Apple’s iOS platform has paid out more than a billion dollars to third-party developers through the iTunes App Store, but Google’s Android Market has yet to experience the same kind of success. Developers of Android apps aren’t throwing in the towel just yet, however; in a recent Bloomberg article, programmers said they have “high hopes” for the future. Why not, given how Android phones are outselling those running either the iOS or BlackBerry platforms in the U.S.?
The sentiment of waiting for Android’s popularity to spawn profits is summed up nicely by Andrew Stein, the director of mobile business development for PopCap, maker of Peggle, Bejeweled and other popular games. He expects revenues from Android apps to catch up to those of the iPhone by the end of next year, as the company will launch titles for iOS and Android simultaneously by the middle of 2011.
“Even though we are not making any money on Android right now, we have pretty high hopes for it,” Stein told Bloomberg, adding “There’s really no reason why users shouldn’t consume and buy content to the same extent on an Android phone as they are on an iPhone.”
More phones aren’t yet equating to more sales, however.

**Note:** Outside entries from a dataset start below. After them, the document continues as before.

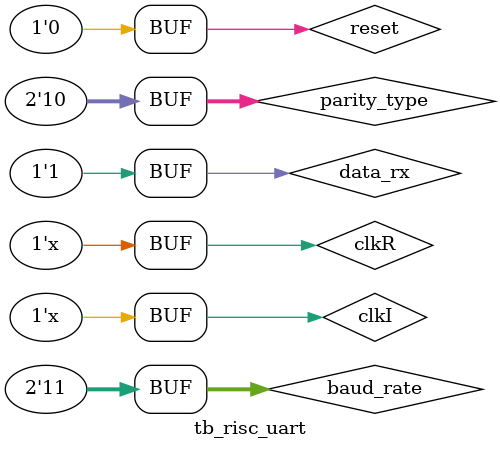
<source format=v>
module tb_risc_uart();

reg clkR,clkI,reset,data_rx;
reg [1:0] baud_rate, parity_type; 
//wire resultsrc,memwrite,alusrc,regwrite,pcsrc;
wire data_tx;
//wire [1:0] immsrc;
wire [7:0] data_out;

riscv_uart dut(clkR,clkI,reset,data_rx,baud_rate, parity_type,data_tx, data_out);

always #1 clkI=~clkI;
always #13000 clkR=~clkR;
initial 
begin
 reset = 1;
 baud_rate=2'b11;
 parity_type=2'b10;
 #50;
 reset = 0;
 data_rx=1;
 #10000 data_rx=0;
#10000 data_rx=1;
 #10000 data_rx=0;
#10000 data_rx=1;
 //#1500 $stop;
end
initial
clkI=0;
initial
clkR=0;
endmodule 

</source>
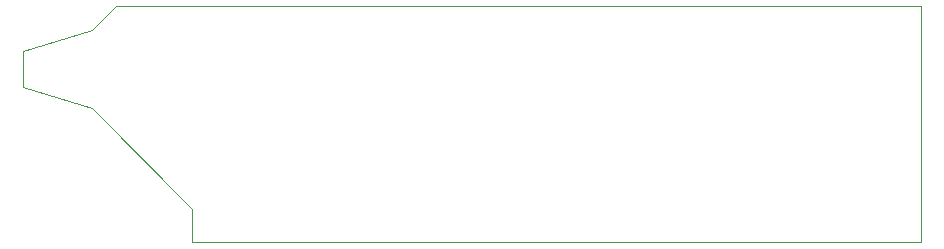
<source format=gbr>
%TF.GenerationSoftware,Altium Limited,Altium Designer,18.1.11 (251)*%
G04 Layer_Color=16711935*
%FSLAX26Y26*%
%MOIN*%
%TF.FileFunction,Other,Mechanical_1*%
%TF.Part,Single*%
G01*
G75*
%TA.AperFunction,NonConductor*%
%ADD81C,0.003937*%
D81*
X228347Y448819D02*
X563976Y113189D01*
Y0D02*
Y113189D01*
X228346Y706693D02*
X309055Y787402D01*
X0Y518701D02*
X228347Y448819D01*
X0Y636811D02*
X228346Y706693D01*
X0Y518701D02*
Y636811D01*
X309055Y787402D02*
X2992126Y787402D01*
X563976Y0D02*
X2992126Y0D01*
Y787402D01*
%TF.MD5,4ff181520f82db439907dc92002e37e3*%
M02*

</source>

David Zhao, CEO of Zecter, said that 30 percent more iPhone customers of his ZumoDrive product upgrade to a paid version compared to Android users. Perhaps Google has fostered too much of a free mentality with products, which is now carrying over to the Android Market? After years of unpaid services like Gmail, Google Voice and Google Talk, consumers may be conditioned to — and expect — unpaid services or software on a Google-powered phone.
The Bloomberg piece reiterates several of the challenges faced by developers and consumers in Google’s own Android Market that we’ve mentioned earlier. The Market isn’t available in every country where Android phones are sold, which quickly limits the potential user base and sales revenue for a developer. Android tablet devices traditionally don’t have Market access either. Apps can be difficult to find — ironically, since Google is a leader when it comes to searching for information — although in the latest version of Android, the Market experience has slightly improved.
The Android Market experience will be getting better, however. In May, Vic Gundotra showed off upcoming features such as a web-based Market and the ability to send app installations to a handset from the browser. The question is: How much patience do developers have left for Android when mobile apps for iOS are paying larger dividends?